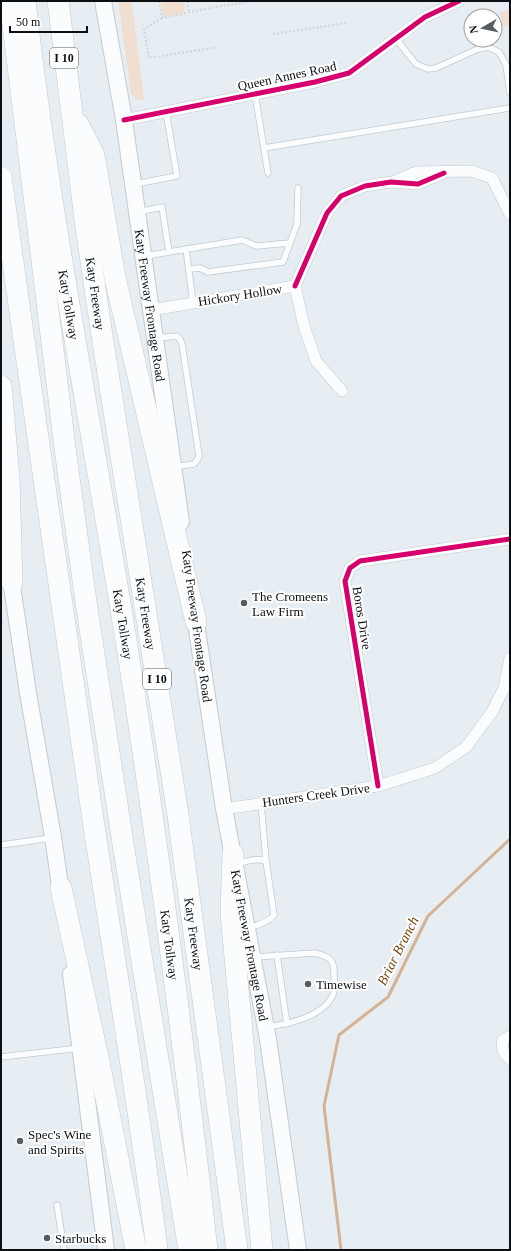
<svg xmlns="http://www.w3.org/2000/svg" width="511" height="1251" font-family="Georgia,serif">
  <rect width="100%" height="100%" fill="#e6eef3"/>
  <path fill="#f0dfd0" d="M118 1H132L144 99 139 100 135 98 131 93Z
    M161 1H184L185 12 163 17Z
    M510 10 509 26 503 27 500 12Z"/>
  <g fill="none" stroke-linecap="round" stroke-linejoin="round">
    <path stroke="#d5b292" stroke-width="3" d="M341 1250 324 1106 339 1035 388 997 428 916 510 839"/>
    <g stroke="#c4cace" stroke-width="7">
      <path id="service" d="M396 39 416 64 428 69 436 68 478 49 488 47 499 52 506 65 510 93
        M255 94 268 173
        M264 148 510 108
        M135 184 177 176 166 112
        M138 212 162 207 169 252
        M186 249 193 303
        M145 256 242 240 256 246 290 243 297 224 298 188
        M189 269 200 268 208 272 283 262 290 243
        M157 338 177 336 180 339 182 344 199 455 198 459 194 464 174 467
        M261 803 266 861
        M1 845 51 838
        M236 864C245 862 257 857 266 861L274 915C268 923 256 925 247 929
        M277 955 287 1024
        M254 957 315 953C327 956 334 958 334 972 334 980 336 990 332 997 320 1018 288 1024 266 1027
        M1 1057 80 1048
        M57 1205 64 1250"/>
    </g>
    <g stroke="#c4cace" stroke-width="12">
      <path id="minor" d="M124 120 315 82 349 73 425 17 459 1
        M395 181 416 172 472 171 492 178 510 214
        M295 286 327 213 341 196 365 186 391 182 418 184 444 173
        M295 286 304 326 316 361 342 391
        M151 310 295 286
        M378 786 345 581 350 568 360 561 510 539
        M224 809 378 786 435 768 466 747 492 712 504 688 510 658
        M510 1036 503 1040C501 1048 503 1053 510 1059"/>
    </g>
    <g stroke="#c4cace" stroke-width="18">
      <g id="secondary">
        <path id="s1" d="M103 1 124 120 181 522"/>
        <path d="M10 573 28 693 53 837 62 899"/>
        <path id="s2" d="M194 610 224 809 268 1039 298 1250"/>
        <path d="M71 974 106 1250"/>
      </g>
    </g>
    <g stroke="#c4cace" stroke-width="22">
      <g id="motorway">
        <path d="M10 1 66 456 87 609 124 850 189 1250"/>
        <path id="s3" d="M25 1C49 215 92 427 126 640 158 843 184 1046 207 1250"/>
        <path id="s4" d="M58 1 86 227 101 329 178 815 237 1250"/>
        <path d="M78 124 94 155 115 278 196 622"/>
        <path d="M1 177C31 389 60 601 92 813 114 959 139 1104 157 1250"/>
        <path d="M1 386 9 478 12 583"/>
        <path d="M233 854 231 913 262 1250"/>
        <path d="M61 888 99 1062 136 1250"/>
      </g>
    </g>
    <path stroke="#d2d4d5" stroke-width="2" stroke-dasharray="2 2" stroke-linecap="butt" d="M159 1 162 18 210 8 252 1
      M187 1 189 12
      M162 18 144 29 149 58 218 47
      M273 34 347 23"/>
    <use href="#service" stroke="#fbfcfd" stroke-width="5.5"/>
    <use href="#minor" stroke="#fbfcfd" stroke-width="11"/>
    <use href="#secondary" stroke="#fbfcfd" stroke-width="16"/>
    <use href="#motorway" stroke="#fbfcfd" stroke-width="21"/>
    <g stroke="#fff" stroke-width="8">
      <path id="cycleway" d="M124 120 315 82 349 73 425 17 459 1
        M295 286 327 213 341 196 365 186 391 182 418 184 444 173
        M378 786 345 581 350 568 360 561 510 539"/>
    </g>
    <use href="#cycleway" stroke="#d6006c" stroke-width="5"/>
  </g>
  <g fill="#585d61" stroke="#fff" stroke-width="1.5">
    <circle cx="244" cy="603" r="4"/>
    <circle cx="308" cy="984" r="4"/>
    <circle cx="20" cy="1141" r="4"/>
    <circle cx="47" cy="1238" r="4"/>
  </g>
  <g text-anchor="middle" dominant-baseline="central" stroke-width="4" stroke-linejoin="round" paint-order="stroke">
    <g fill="#fff" stroke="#545759" stroke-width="1">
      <rect x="50" y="48" width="28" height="20" rx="3"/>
      <rect x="143" y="669" width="28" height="20" rx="3"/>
    </g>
    <g font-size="12" font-weight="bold" fill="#0b0f12">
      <text x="64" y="58">I 10</text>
      <text x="157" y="679">I 10</text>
    </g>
    <g font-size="13" fill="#0b0f12" stroke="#fff">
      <text transform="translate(287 76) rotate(-12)">Queen Annes Road</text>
      <text stroke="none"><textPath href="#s4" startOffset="295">Katy Freeway</textPath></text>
      <text transform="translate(240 295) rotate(-9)">Hickory Hollow</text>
      <text stroke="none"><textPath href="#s3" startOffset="307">Katy Tollway</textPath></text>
      <text stroke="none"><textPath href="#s1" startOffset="308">Katy Freeway Frontage Road</textPath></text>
      <text stroke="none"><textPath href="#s4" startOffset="619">Katy Freeway</textPath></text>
      <text transform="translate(362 618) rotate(81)">Boros Drive</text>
      <text stroke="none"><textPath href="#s3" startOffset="631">Katy Tollway</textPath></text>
      <text transform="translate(197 626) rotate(82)">Katy Freeway Frontage Road</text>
      <text transform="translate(316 795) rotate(-8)">Hunters Creek Drive</text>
      <text stroke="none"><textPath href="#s4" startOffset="943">Katy Freeway</textPath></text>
      <text stroke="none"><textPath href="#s3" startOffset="955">Katy Tollway</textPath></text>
      <text stroke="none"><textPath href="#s2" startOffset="340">Katy Freeway Frontage Road</textPath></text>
    </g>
    <g font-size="13" fill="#0b0f12" stroke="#fff" text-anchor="start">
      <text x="252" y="596">The Cromeens<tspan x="252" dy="15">Law Firm</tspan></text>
      <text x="316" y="984">Timewise</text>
      <text x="28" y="1134">Spec's Wine<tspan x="28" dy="15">and Spirits</tspan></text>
      <text x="55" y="1238">Starbucks</text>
    </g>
    <g font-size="14" font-style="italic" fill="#764407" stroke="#fff">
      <text transform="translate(398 951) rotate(-63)">Briar Branch</text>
    </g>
  </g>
  <rect width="511" height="1251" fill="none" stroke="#0b0f12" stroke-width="4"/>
  <g transform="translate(483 28) rotate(261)"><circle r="19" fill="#ffffff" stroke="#9d9fa0"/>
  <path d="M0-3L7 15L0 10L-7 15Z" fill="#585d61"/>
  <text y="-6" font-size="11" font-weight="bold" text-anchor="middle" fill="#0b0f12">N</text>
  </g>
  <path d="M10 26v6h77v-6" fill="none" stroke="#0b0f12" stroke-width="2"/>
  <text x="16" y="26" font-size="12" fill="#0b0f12" stroke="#ffffff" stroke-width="3" paint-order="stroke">50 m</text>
</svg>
━━━━━━━━━━━━━━━━━━━━━━━━━━━━━━
__EXERCISE DESCRIPTION__. Check each line above for the word "middle" and copy the ones that have it.

__TASK RESPONSE__.
  <g text-anchor="middle" dominant-baseline="central" stroke-width="4" stroke-linejoin="round" paint-order="stroke">
  <text y="-6" font-size="11" font-weight="bold" text-anchor="middle" fill="#0b0f12">N</text>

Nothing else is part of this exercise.